* [PAGE TEXT]
◆ ◆ ◆ ◆

On 2 September 1837, at St Michael's Church, Highgate, Chester married firstly Anna Maria Isherwood, a daughter of Robert Isherwood, Esq. They had a son, Robert, and two daughters, Dulcibella Fanny and Caroline Mary. His wife died in 1854 in the parish of St George Hanover Square. On 24 March 1856, Chester married secondly Henrietta Mary, daughter of George Goff. By 1861, they had a four-year-old daughter, Ella Sophia.

Chester died at 63, Rutland Gate, Westminster, on 5 October 1868, aged sixty-two and was buried on the western side of Highgate Cemetery. Probate on his estate was granted to his widow, Henrietta Mary Chester, of that address. In 1871, Mrs Chester was living in Brighton with her children Ella, Leonora, Henrietta, and Harry Chester, her step-daughter Caroline, and eight servants. The census of 1901 finds her at Poplar Hall, Birchanger, Essex, with a small grandson and five servants, and gives her birthplace as Florence.

==Published work==
Chester was the author of The Lay of the Lady Ellen, a tale of 1834, first published in 1835 and reissued in a facsimile edition in 2010. A long narrative poem, the work was reviewed by The New Monthly Magazine, which described it as “a tragedy founded on Anglo-Saxon history, and of a well-sustained interest, although the metre proves the writer to have been too careless of the rhythm of his lines”.

◆ ◆ ◆ ◆

* [DATA LISTING]

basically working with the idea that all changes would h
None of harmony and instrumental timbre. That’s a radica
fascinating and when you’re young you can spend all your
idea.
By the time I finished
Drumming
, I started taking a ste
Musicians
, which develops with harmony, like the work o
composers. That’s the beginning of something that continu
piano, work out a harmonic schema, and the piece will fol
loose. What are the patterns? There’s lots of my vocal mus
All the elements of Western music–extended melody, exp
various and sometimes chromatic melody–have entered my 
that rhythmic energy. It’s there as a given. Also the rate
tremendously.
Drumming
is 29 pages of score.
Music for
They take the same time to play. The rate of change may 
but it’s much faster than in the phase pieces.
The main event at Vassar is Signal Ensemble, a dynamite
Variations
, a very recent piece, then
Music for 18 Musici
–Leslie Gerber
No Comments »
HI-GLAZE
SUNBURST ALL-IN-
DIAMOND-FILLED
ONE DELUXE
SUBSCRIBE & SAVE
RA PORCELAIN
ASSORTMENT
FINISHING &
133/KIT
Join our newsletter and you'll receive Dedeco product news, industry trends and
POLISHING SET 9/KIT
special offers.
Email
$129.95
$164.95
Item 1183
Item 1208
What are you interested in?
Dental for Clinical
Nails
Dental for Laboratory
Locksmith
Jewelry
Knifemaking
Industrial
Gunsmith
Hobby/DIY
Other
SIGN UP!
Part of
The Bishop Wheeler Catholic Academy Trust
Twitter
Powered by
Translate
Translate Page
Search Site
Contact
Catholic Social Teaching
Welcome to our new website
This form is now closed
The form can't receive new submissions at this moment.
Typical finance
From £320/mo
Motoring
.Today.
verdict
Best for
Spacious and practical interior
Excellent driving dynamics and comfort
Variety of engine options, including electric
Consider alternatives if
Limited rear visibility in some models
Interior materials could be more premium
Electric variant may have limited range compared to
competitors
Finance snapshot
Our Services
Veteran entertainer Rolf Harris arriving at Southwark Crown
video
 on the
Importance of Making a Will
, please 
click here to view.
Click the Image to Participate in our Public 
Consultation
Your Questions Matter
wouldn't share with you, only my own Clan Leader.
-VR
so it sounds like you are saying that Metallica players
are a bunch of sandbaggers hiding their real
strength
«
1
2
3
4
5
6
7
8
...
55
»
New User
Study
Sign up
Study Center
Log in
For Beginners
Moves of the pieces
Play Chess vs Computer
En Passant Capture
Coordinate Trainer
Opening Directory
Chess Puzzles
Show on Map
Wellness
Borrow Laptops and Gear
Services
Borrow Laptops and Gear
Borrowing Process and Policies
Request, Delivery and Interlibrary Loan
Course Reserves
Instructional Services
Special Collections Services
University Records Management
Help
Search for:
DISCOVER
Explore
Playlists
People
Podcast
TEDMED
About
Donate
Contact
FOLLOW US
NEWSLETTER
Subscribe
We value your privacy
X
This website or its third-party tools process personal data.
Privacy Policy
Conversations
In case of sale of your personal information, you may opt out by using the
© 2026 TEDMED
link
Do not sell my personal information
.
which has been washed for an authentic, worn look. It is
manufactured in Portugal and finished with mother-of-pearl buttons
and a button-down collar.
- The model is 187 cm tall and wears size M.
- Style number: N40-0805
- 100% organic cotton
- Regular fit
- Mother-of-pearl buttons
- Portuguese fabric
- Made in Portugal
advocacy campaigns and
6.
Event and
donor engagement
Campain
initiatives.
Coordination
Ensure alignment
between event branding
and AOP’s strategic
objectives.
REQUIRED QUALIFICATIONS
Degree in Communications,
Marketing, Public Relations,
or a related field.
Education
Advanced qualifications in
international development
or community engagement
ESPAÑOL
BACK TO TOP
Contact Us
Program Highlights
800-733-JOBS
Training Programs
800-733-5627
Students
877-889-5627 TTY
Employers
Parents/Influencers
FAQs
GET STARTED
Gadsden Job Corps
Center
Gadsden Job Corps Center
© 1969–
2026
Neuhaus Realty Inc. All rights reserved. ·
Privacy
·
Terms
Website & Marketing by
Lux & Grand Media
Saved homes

◆ ◆ ◆ ◆

* [TASK TO COMPLETE] From the text on Chester, rewrite the paragraph that begins "Chester died at 63, Rutland Gate" as a short bulleted list that keeps its main facts.

* [SOLUTION FOR THIS EXERCISE]
- Died on 5 October 1868, aged sixty-two, at 63, Rutland Gate, Westminster
- Buried on the western side of Highgate Cemetery
- Probate granted to his widow, Henrietta Mary Chester, of that address
- In 1871, she lived in Brighton with her children Ella, Leonora, Henrietta, and Harry Chester, her step-daughter Caroline, and eight servants
- In the 1901 census, she was at Poplar Hall, Birchanger, Essex, with a small grandson and five servants, and her birthplace was given as Florence